Today its members and adherents are Catholic, Protestant, Anglican, Orthodox, Jewish, Hindu, Buddhist, Sikh, Baha’I as well as thousands of people of no particular religion.
In her life the day of 13 May 1944 remains the night of one of the most violent bombings of Trent. Lubich's house was among the many buildings destroyed. She decided to stay in Trent to help the new lives being born. She encountered a woman who had lost her senses through the suffering caused by the death of her four children. It was among the poor of Trent that which Lubich often calls the "divine adventure" began.
In 1954 Lubich met, in Vigo di Fassa (near Trent), with escapees from the forced labour camps in Eastern Europe and after 1960 the spirituality of unity and the Movement began to take shape clandestinely in those countries.
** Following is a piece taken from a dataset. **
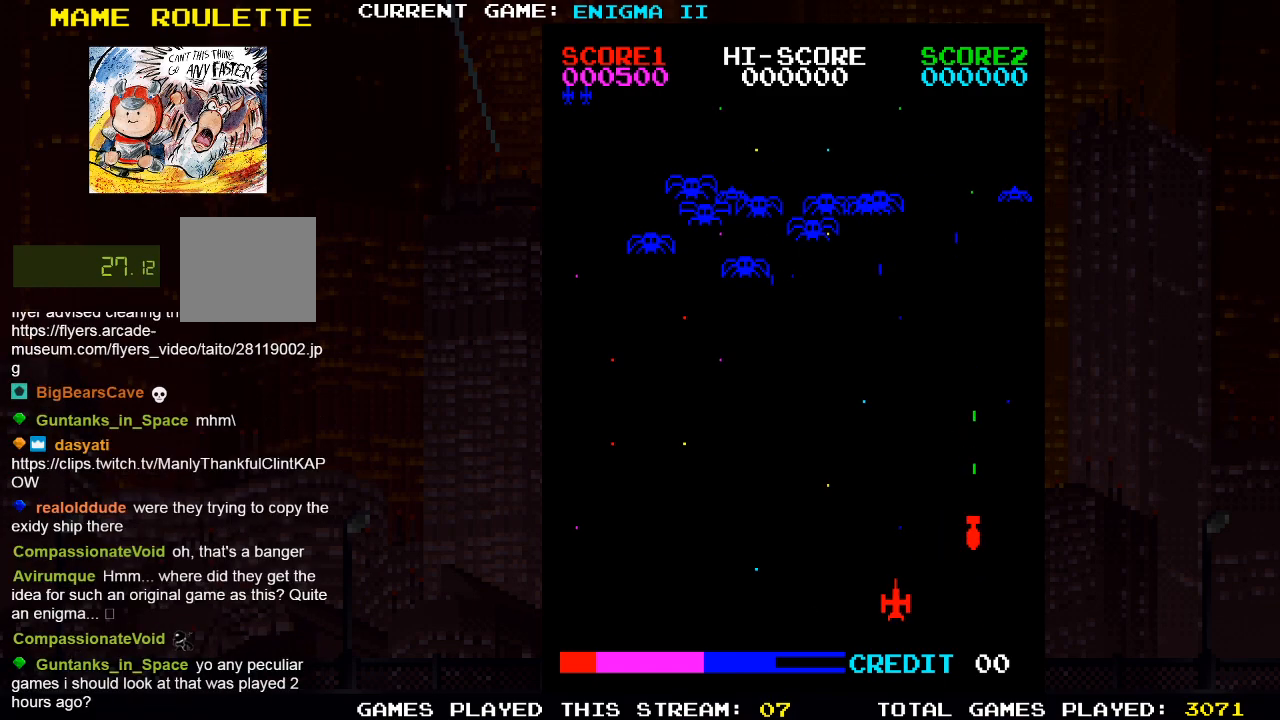
{"buttons": ["SQUARE", "DPAD_LEFT"], "left_stick": "center", "right_stick": "center", "events": [[417, "SQUARE", "down"]]}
In Europe many of the wounds caused by the Second World War remained. In 1959, at the Mariapolis (summer gathering of the Movement) in the Dolomite Mountains, Lubich addressed a group of politicians inviting them to go beyond the boundaries of their respective nations and to "love the nation of the other as you love your own". Internationalism became a hallmark of the Movement which rapidly spread, firstly in Italy, and afterwards, since 1952, throughout Europe, and since 1959 to other continents. "Little towns" began to be born from 1965 on, with the birth of the first in Loppiano, together with international congresses, and the use of the media contribute to the formation of people who live for the ideal of a "united world".Lubich founded the New Families Movement in 1967.
In the 1960s young people started protesting in large numbers throughout much of the world. From 1966 Lubich proposed to the youth to live according to the radical message of the Gospel as an answer to the profound desire for change claimed by young people everywhere. The Gen Movement was thus born (Gen standing for New Generation) which animates the wider "Young People for a United World".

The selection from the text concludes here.